2.4 INVESTIGATION D: Clay Charge, Ion Charge, and Flocculation

  1. Shake up each of the 3 pre-made tubes containing a slurry of a clay-enriched B horizon in eastern MN with 20ml of either deionized H2O, NaCl, or AlCl3. The deionized H2O contains no cations, the NaCl solution contains Na+ ions, and the AlCl3 solution contains Al3+ ions.
  2. Wait 5 minutes and watch each tube for the formation of colloids (clay particles held together by electrical attraction to an ion) – when they form, you should be able to see them with your naked eye. The clay colloids will start to settle to the bottom, whereas in the absence of colloid formation the clays will stay in suspension.
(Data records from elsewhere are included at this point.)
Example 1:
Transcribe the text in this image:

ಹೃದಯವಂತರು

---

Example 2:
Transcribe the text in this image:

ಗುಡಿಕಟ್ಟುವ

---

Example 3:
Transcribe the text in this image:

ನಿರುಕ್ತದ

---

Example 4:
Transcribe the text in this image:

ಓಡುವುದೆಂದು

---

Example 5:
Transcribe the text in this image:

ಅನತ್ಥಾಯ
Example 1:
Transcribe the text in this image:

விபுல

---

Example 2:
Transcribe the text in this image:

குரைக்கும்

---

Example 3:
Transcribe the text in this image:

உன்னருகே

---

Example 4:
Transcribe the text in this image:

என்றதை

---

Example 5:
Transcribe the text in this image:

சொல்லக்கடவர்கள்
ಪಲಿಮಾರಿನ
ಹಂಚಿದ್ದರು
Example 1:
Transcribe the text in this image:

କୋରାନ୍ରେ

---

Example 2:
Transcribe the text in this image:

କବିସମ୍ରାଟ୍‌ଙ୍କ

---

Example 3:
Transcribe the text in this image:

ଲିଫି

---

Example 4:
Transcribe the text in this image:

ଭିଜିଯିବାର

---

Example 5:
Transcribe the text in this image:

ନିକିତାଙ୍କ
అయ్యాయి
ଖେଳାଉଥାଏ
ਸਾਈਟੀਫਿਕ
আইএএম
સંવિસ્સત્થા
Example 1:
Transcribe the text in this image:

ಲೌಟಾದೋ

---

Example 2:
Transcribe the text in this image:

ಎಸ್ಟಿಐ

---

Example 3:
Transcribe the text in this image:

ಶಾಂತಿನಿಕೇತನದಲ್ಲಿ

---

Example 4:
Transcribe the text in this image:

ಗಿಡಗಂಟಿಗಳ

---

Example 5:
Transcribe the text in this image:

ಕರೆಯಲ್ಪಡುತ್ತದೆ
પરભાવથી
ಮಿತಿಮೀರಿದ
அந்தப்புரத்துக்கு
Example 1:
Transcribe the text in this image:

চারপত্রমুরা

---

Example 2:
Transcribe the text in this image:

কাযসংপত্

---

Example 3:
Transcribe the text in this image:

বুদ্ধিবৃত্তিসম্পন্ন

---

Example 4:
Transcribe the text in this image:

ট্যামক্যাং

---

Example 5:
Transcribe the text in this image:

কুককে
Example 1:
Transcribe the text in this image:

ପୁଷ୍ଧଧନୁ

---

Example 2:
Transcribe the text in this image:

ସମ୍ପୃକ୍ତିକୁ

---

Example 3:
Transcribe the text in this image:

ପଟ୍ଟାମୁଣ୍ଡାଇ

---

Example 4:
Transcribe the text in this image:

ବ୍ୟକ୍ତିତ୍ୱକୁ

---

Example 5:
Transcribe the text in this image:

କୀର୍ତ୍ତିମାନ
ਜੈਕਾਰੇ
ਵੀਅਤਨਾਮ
Record your observations in the table below. PAY ATTENTION TO THE CLARITY OF THE LIQUID AT THE TOP OF EACH TUBE OF SLURRYS AFTER 5 MINUTES. High clarity indicates the absence of suspended clay particles, while cloudy liquid indicates that clay particles are still floating around in suspension and have not settled out.

Observing Clay Flocculation
Slurry Ion Water Clarity
DI-H20 None
NaCl Na+
AlCl3 Al3+

Interpret the results of Investigation D based on what you know about the charge on clays and the ionic potential of cations. What accounts for the differences observed? Hint: Look at the lecture slides on clay mineralogy. The answer has to do with the charge on clay particles and the strength of the charge on the cation in solution.

2.5 INVESTIGATION E: Shrink/Swell Observation

  1. Take two Dixie cups. Label one “Kaolinite” and the other “Smectite”.
  2. Place a teaspoon of Wyoming bentonite in the “Smectite” cup (WY Bentonite is a type of smectite often used in engineering applications) and a teaspoon of Kaolinite in the “Kaolinite” cup.
  3. Using the graduated cylinder, add 20 ml of distilled H2O to each cup and stir with the pencil provided. (If the clay is not saturated, continue to add water in 10 ml increments and stir until you see excess water on the bottom).

Describe what happens to each of the clays. How much water (ml) could you add to each before there was excess water?

Explain this below using what you know about the properties of the major clay mineral groups and the difference between Kaolinites and Smectites.

2.6 INVESTIGATION F: Clay Soils

Two soils have been set out for you to look at. One is dominated by Kaolinite clays and one by Smectite clays. Both soils have a clay percentage greater than 35%. Unlike the Kaolinite and Smectite clays in Investigation E, which are from mined geological deposits, these are real soil materials (dominated by each of these different clay types) and so they have color associated with them which is not due to the clay minerals alone.

Note the wetted and dried samples of each and describe what you see in terms of its behavior. Describe the characteristics of each.

Examples of Clay Soils
Dominant Clay Mineral in Soil Moist Characteristics Dry Characteristics General Locations of Soil in US)

2.7 INVESTIGATION G: Article

Read the short article provided. What was one of the clay minerals that solved the double murder mystery?